Days in accounts receivable (AR). This directly impacts cash flow. Even in the days of low interest, AR velocity matters. What used to feel “low priority” at today’s rates can make the difference in having cash on hand to weather the storm. Improving AR through tighter billing and proactive collections puts more cash in the bank.
Pricing strategy review. “Lesser of” contract clauses can silently shave 3–5% off net revenue when prices fall below contracted rates. Regular audits of pricing strategies can ensure every dollar your organization is entitled to makes it to the bottom line.
Scenario Planning for Revenue Resilience
Leaders should develop scenario models reflecting potential revenue impacts ranging from 2% to 10%, calibrated to factors like Medicaid expansion population and payer mix.
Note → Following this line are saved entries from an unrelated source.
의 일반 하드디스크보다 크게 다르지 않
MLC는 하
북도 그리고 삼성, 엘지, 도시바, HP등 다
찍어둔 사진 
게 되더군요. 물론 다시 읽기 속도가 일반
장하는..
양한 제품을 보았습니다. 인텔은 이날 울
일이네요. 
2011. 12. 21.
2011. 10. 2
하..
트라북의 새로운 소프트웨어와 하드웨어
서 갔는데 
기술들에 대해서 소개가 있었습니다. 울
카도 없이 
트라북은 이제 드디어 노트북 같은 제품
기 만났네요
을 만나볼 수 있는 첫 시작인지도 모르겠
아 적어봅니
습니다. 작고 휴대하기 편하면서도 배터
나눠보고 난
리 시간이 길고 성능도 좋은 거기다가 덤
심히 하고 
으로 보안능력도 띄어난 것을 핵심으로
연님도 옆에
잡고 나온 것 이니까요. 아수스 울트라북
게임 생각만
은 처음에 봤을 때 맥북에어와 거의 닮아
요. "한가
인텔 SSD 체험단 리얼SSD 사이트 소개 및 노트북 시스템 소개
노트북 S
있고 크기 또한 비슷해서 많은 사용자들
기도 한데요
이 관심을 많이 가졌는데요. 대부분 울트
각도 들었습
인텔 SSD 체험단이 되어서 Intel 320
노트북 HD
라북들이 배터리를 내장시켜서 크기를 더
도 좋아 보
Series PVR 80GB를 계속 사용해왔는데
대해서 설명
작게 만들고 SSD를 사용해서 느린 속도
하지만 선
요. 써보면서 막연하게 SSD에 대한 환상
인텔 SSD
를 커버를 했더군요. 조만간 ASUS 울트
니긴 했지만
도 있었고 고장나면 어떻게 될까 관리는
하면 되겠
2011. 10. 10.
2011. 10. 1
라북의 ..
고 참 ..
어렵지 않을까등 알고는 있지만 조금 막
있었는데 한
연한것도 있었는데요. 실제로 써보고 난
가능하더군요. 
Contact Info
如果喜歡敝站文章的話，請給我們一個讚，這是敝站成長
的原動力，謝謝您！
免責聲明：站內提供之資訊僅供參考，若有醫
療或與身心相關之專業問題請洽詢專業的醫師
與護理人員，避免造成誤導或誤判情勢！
These models should guide both immediate tactics and longer-term strategies.
A balanced financial plan typically targets 60% from cost management, 30% from revenue optimization, and 10% from strategic growth or partnerships, recognizing that cost-cutting alone is insufficient and potentially counterproductive if it undermines care quality or workforce stability.
Revenue optimization acts as a force multiplier in this equation. Each percentage point of revenue protected can ease pressure on cost reductions, preserving operational capacity and clinical capabilities. In tight-margin environments, this becomes significant.
Compliance Under Pressure
Shortened eligibility timeframes also create heightened compliance risk. More frequent redeterminations mean more documentation requirements and tighter processing windows. Each verification failure means not only potential bad debt but also regulatory exposure.
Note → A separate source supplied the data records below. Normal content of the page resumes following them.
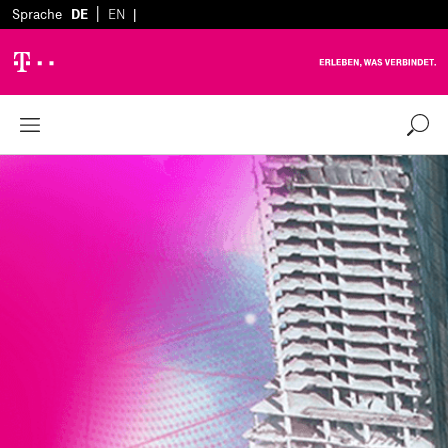
|
Sprache
DE
EN
|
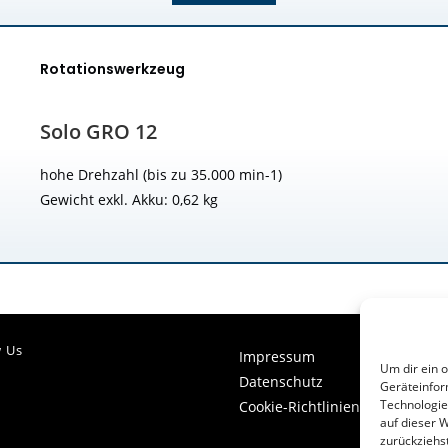
Rotationswerkzeug
Solo GRO 12
hohe Drehzahl (bis zu 35.000 min-1)
Gewicht exkl. Akku: 0,62 kg
w Us
Impressum
Um dir ein 
Datenschutz
Geräteinfor
Technologie
Cookie-Richtlinien
auf dieser 
zurückziehs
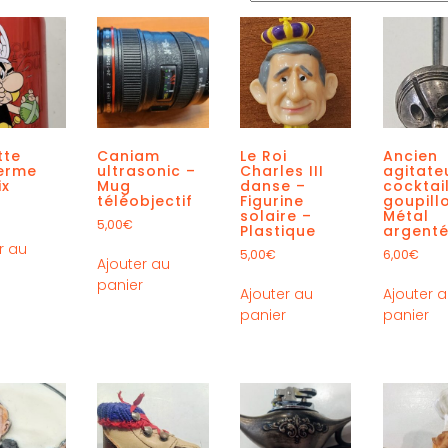
tte
Caniam
Le Roi
Ancien
herme
ultrasonic –
Charles III
agitate
ix
Mug
danse –
cocktai
téléobjectif
Figurine
goupill
solaire –
Métal
5,00
€
Plastique
argent
r au
5,00
€
6,00
€
Ajouter au
r
panier
Ajouter au
Ajouter 
panier
panier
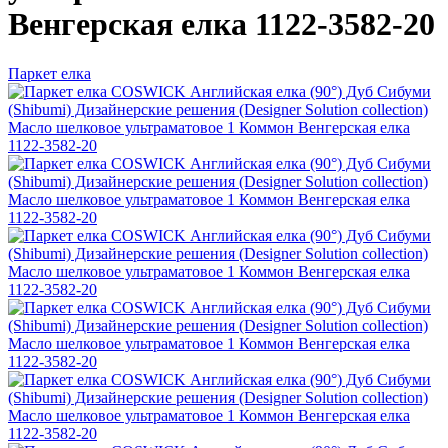
Венгерская елка 1122-3582-20
Паркет елка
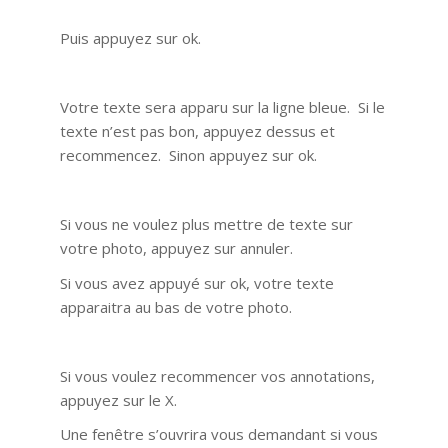
Puis appuyez sur ok.
Votre texte sera apparu sur la ligne bleue. Si le
texte n’est pas bon, appuyez dessus et
recommencez. Sinon appuyez sur ok.
Si vous ne voulez plus mettre de texte sur
votre photo, appuyez sur annuler.
Si vous avez appuyé sur ok, votre texte
apparaitra au bas de votre photo.
Si vous voulez recommencer vos annotations,
appuyez sur le X.
Une fenêtre s’ouvrira vous demandant si vous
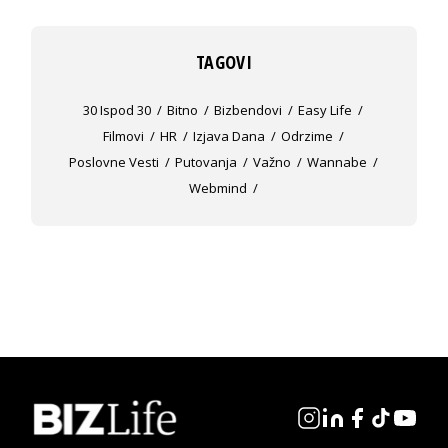
TAGOVI
30 Ispod 30
Bitno
Bizbendovi
Easy Life
Filmovi
HR
Izjava Dana
Odrzime
Poslovne Vesti
Putovanja
Važno
Wannabe
Webmind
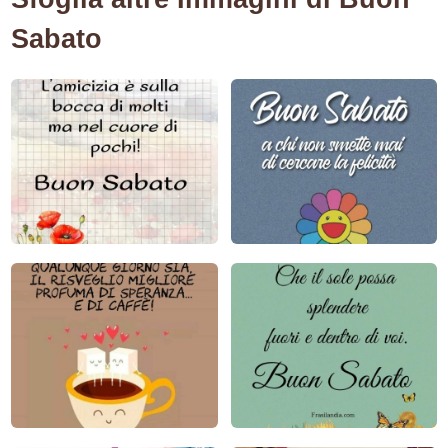
Sabato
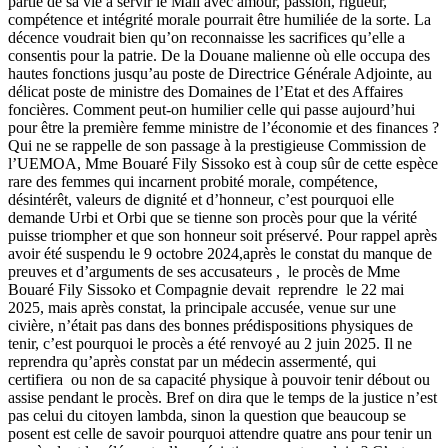
partie de sa vie à servir le Mali avec amour, passion, rigueur,
compétence et intégrité morale pourrait être humiliée de la sorte. La
décence voudrait bien qu’on reconnaisse les sacrifices qu’elle a
consentis pour la patrie. De la Douane malienne où elle occupa des
hautes fonctions jusqu’au poste de Directrice Générale Adjointe, au
délicat poste de ministre des Domaines de l’Etat et des Affaires
foncières. Comment peut-on humilier celle qui passe aujourd’hui
pour être la première femme ministre de l’économie et des finances ?
Qui ne se rappelle de son passage à la prestigieuse Commission de
l’UEMOA, Mme Bouaré Fily Sissoko est à coup sûr de cette espèce
rare des femmes qui incarnent probité morale, compétence,
désintérêt, valeurs de dignité et d’honneur, c’est pourquoi elle
demande Urbi et Orbi que se tienne son procès pour que la vérité
puisse triompher et que son honneur soit préservé. Pour rappel après
avoir été suspendu le 9 octobre 2024,après le constat du manque de
preuves et d’arguments de ses accusateurs , le procès de Mme
Bouaré Fily Sissoko et Compagnie devait reprendre le 22 mai
2025, mais après constat, la principale accusée, venue sur une
civière, n’était pas dans des bonnes prédispositions physiques de
tenir, c’est pourquoi le procès a été renvoyé au 2 juin 2025. Il ne
reprendra qu’après constat par un médecin assermenté, qui
certifiera ou non de sa capacité physique à pouvoir tenir débout ou
assise pendant le procès. Bref on dira que le temps de la justice n’est
pas celui du citoyen lambda, sinon la question que beaucoup se
posent est celle de savoir pourquoi attendre quatre ans pour tenir un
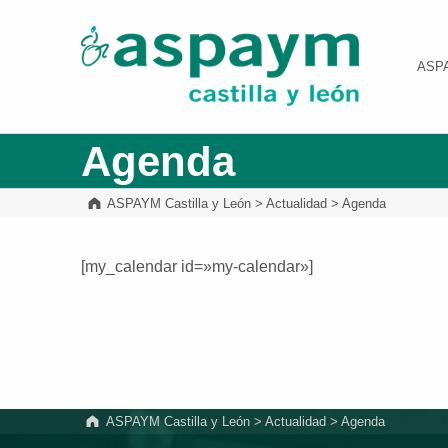
ASPAYM Castilla y León
ASP
Agenda
ASPAYM Castilla y León
>
Actualidad
>
Agenda
[my_calendar id=»my-calendar»]
Volver a la navegación principal
ASPAYM Castilla y León
>
Actualidad
>
Agenda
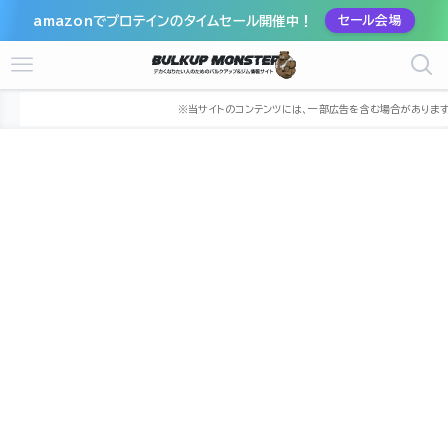
amazonでプロテインのタイムセール開催中！
セール会場
ホーム
ジム
九州
熊本県
上益城郡益城町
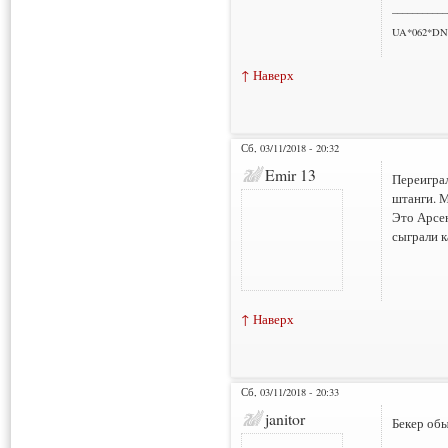
___________
UA*062*DN
↑ Наверх
Сб, 03/11/2018 - 20:32
Emir 13
Переиграл
штанги. М
Это Арсен
сыграли к
↑ Наверх
Сб, 03/11/2018 - 20:33
janitor
Бекер об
Organizations should shore up compliance infrastructure to accommodate this increased complexity. Documentation protocols must support six-month redetermination cycles rather than annual ones. Quality assurance processes should be enhanced to catch eligibility gaps before they turn into denied claims or uncompensated care.
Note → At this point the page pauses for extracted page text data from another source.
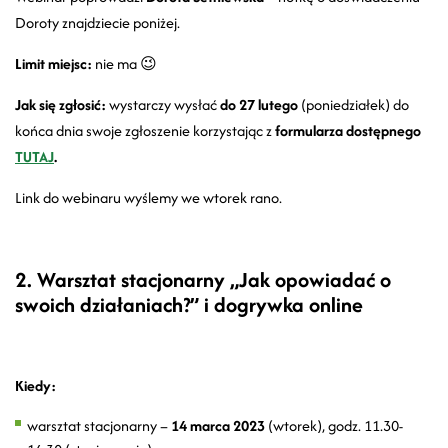
Doroty znajdziecie poniżej.
Limit miejsc:
nie ma 😉
Jak się zgłosić:
wystarczy wysłać
do 27 lutego
(poniedziałek) do
końca dnia swoje zgłoszenie korzystając z
formularza dostępnego
TUTAJ
.
Link do webinaru wyślemy we wtorek rano.
2. Warsztat stacjonarny „Jak opowiadać o
swoich działaniach?” i dogrywka online
Kiedy:
warsztat stacjonarny –
14 marca
2023
(wtorek), godz. 11.30-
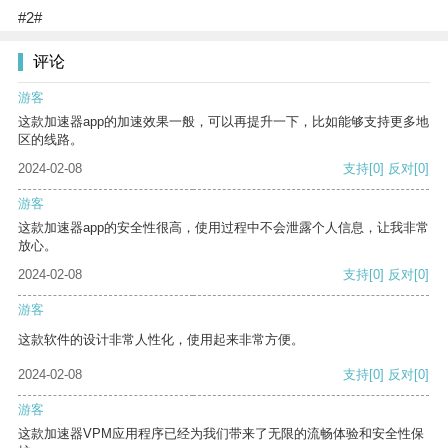
#2#
评论
游客
这款加速器app的加速效果一般，可以再提升一下，比如能够支持更多地
区的线路。
2024-02-08
支持
[0]
反对
[0]
游客
这款加速器app的安全性很高，使用过程中不会泄露个人信息，让我非常
放心。
2024-02-08
支持
[0]
反对
[0]
游客
这款软件的设计非常人性化，使用起来非常方便。
2024-02-08
支持
[0]
反对
[0]
游客
这款加速器VPM应用程序已经为我们带来了无限的流畅体验和安全性保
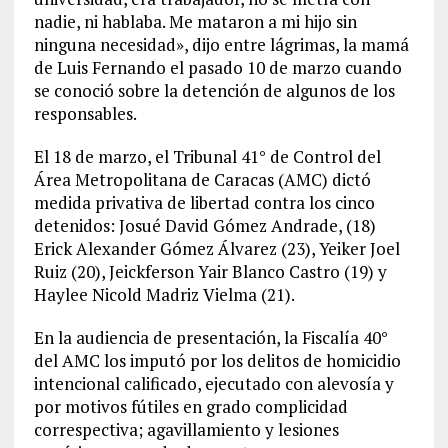
nadie, ni hablaba. Me mataron a mi hijo sin
ninguna necesidad», dijo entre lágrimas, la mamá
de Luis Fernando el pasado 10 de marzo cuando
se conoció sobre la detención de algunos de los
responsables.
El 18 de marzo, el Tribunal 41° de Control del
Área Metropolitana de Caracas (AMC) dictó
medida privativa de libertad contra los cinco
detenidos: Josué David Gómez Andrade, (18)
Erick Alexander Gómez Álvarez (23), Yeiker Joel
Ruiz (20), Jeickferson Yair Blanco Castro (19) y
Haylee Nicold Madriz Vielma (21).
En la audiencia de presentación, la Fiscalía 40°
del AMC los imputó por los delitos de homicidio
intencional calificado, ejecutado con alevosía y
por motivos fútiles en grado complicidad
correspectiva; agavillamiento y lesiones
The new environment will be less forgiving of administrative errors, making strong compliance programs necessary risk management tools.
Strategic Recommendations
The right approach today can turn H.R.1 challenges into opportunities for stronger financial performance tomorrow. Here’s what to do now:
Assess the revenue cycle end-to-end. Establish clear performance baselines across key metrics including denial rates, AR days, and pricing optimization opportunities. Understanding the current state is the first step to improvement planning.
Implement rigorous vendor management protocols. Set firm expectations, monitor performance regularly, and hold partners accountable. Given the significant revenue collection role vendors play, organizations can’t afford passive contract management.
Improve front-end eligibility processes. Focus on proactive verification for the 70% of admissions where advance determination is possible, using workflow redesign, staff training, and technology, where appropriate, to limit risk and improve collections.
Model financial impact. Build realistic H.R.1 impact scenarios specific to organizational circumstances, and use these models to guide both immediate actions and longer-term strategic planning.
Reinforce compliance infrastructure. Streamline processes to handle higher administrative demands and compressed timelines to help stay audit-ready.
Final Thoughts
H.R.1 marks a big change in Medicaid eligibility administration with direct implications for revenue cycle performance, and each month without a plan risks lost reimbursement and weaker cash flow.
“My big advice to clients is: don't wait. Organizations need to focus time and attention on the revenue cycle and payer strategy side to drive top-line revenue. Those are the force multipliers that will separate the organizations who are just getting by versus those who emerge from this crisis better off than they were before.”
Decisions made today will shape organizational resilience in the months and years ahead. By improving processes now, organizations can absorb H.R.1’s impact with less disruption and come out stronger across the revenue cycle.